Witam,
stałem się szczęśliwym posiadaczem 60D i stanąłem przed dylematem co ze szkłami.
Do tej pory używałem Canona 300D i właśnie Tamrona 28-75.
Jak brakowało szerokiego kąta to wspomagałem się kitowym 18-55 (powiedzmy max. 20% zdjęć).
Teraz chciałbym jednak mieć w zapasie coś lepszego do szerokiego kąta niż ten stary 18-55 i w sumie mam dwa rozwiązania:
1. kupno jednego obiektywu - Canon 15-85 i sprzedaż tego Tamrona
2. pozostawienie Tamrona i dokupienie drugiego np. Tamrona (ew. Sigmy) 17-50
Wiem, że ten Canon 15-85 ma gorsze światło ale szczerze mówiąc to w 95% zdjęć rzadko kiedy schodziłem poniżej przysłony 5.6.

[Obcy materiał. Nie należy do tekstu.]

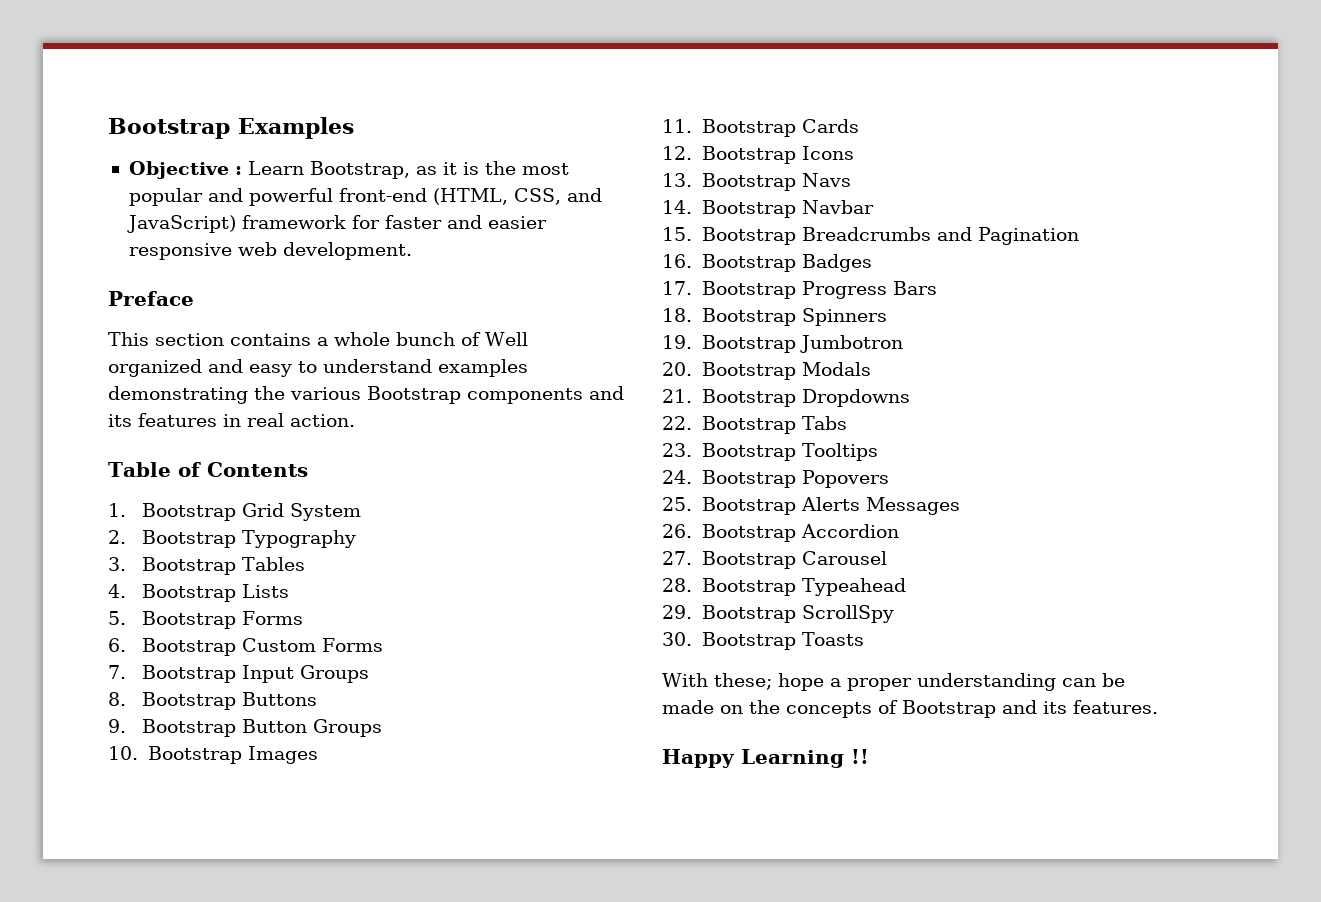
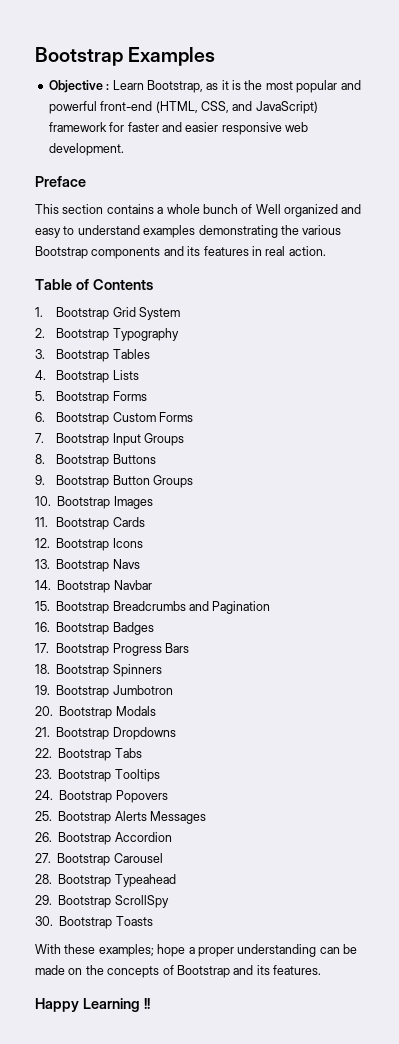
[714,673,772,690] these; -> [64,944,154,957] these examples;

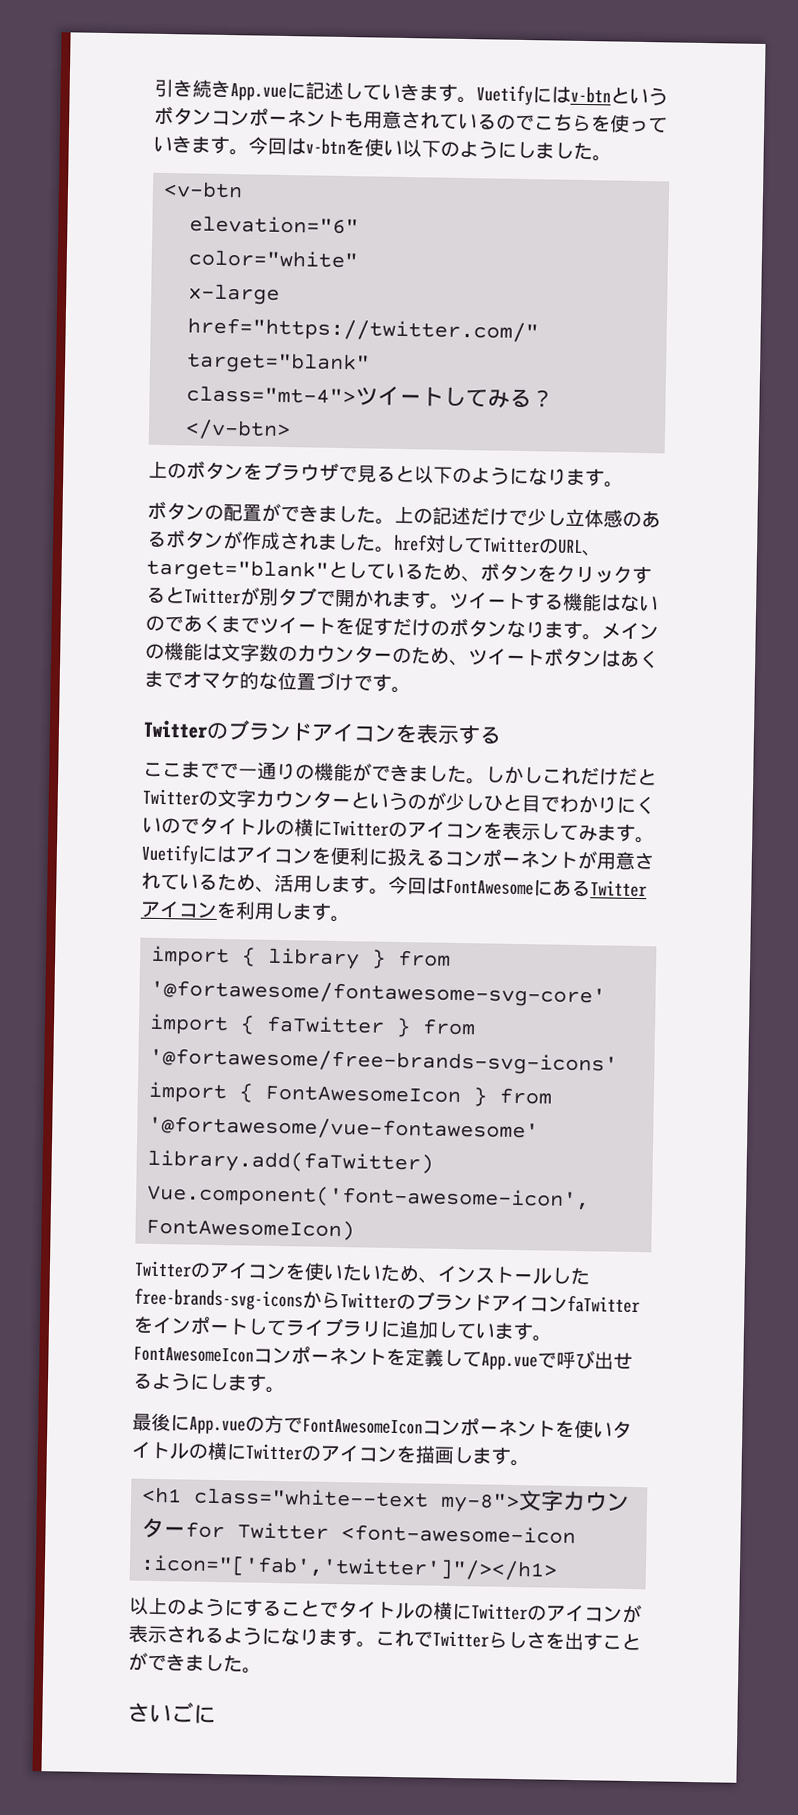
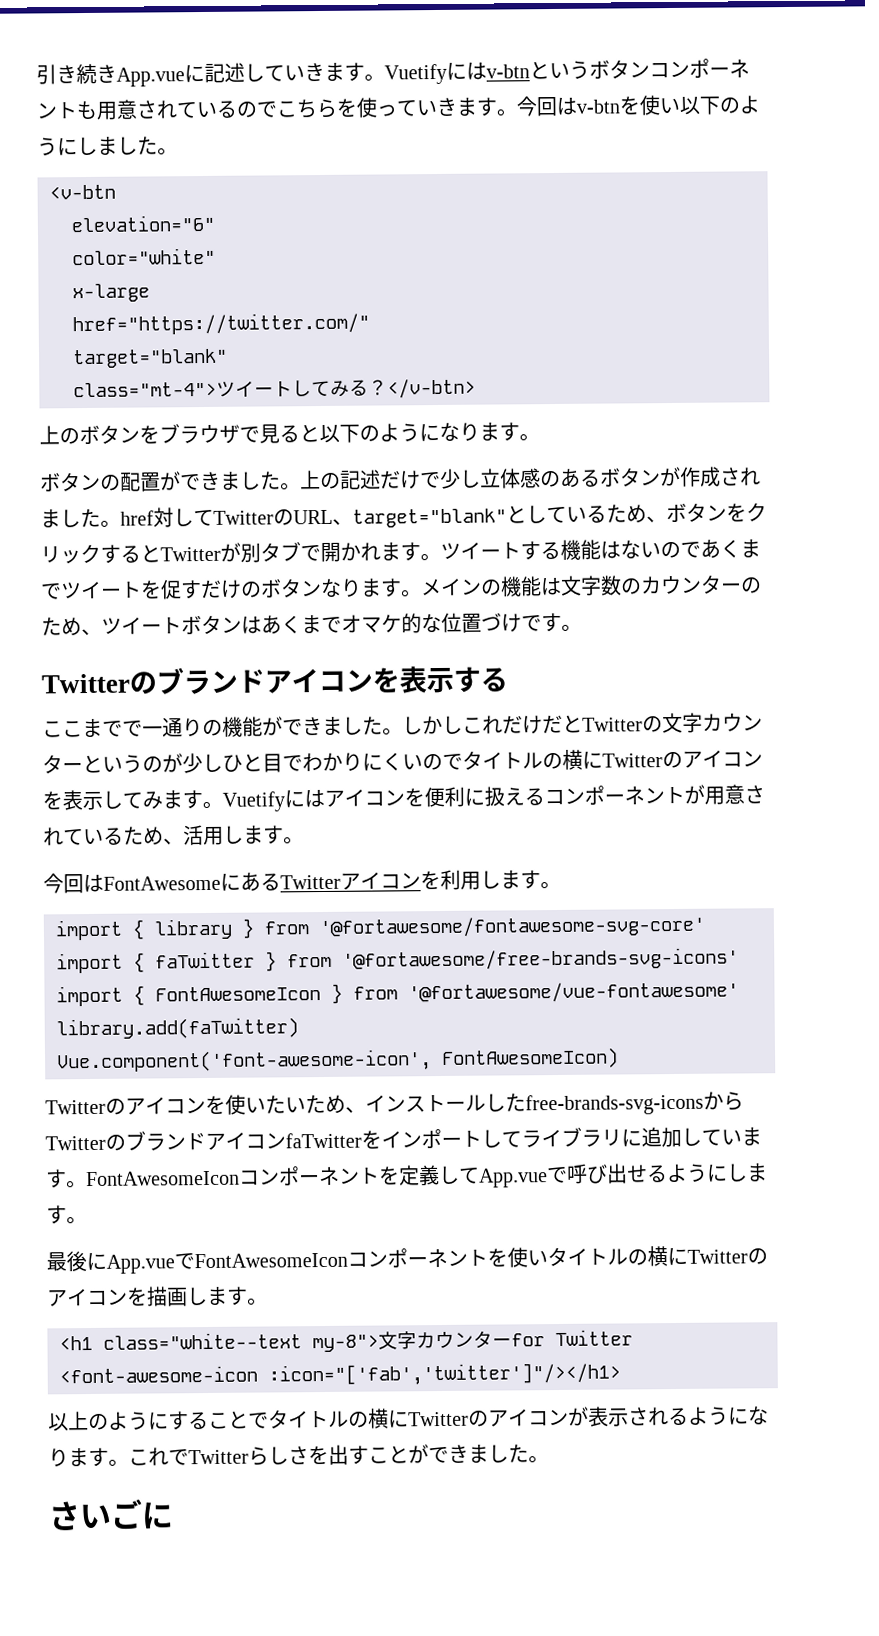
(389, 891) none -> (304, 840) //
[245,1414,284,1434] の方 -> (175, 1264) none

Dodatkowo w dotychczasowym Tamronie bardzo mi odpowiada końcówka zakresu (często korzystałem z tego "75") a tu zyskuję jeszcze 10mm więcej.
W sumie to głównie zależy mi na opinii osób mających do czynienia z obydwoma szkłami (Canon 15-85 i Tamron 28-75) czy jakość zdjęć będzie porównywalna.
Bo zakup czegoś z zakresu 17-50 traktuję jako gorszą alternatywę (szczególnie, że mocno pokrywa mi się to z 28-75 więc jak już to musiałbym dokupić jakieś tele).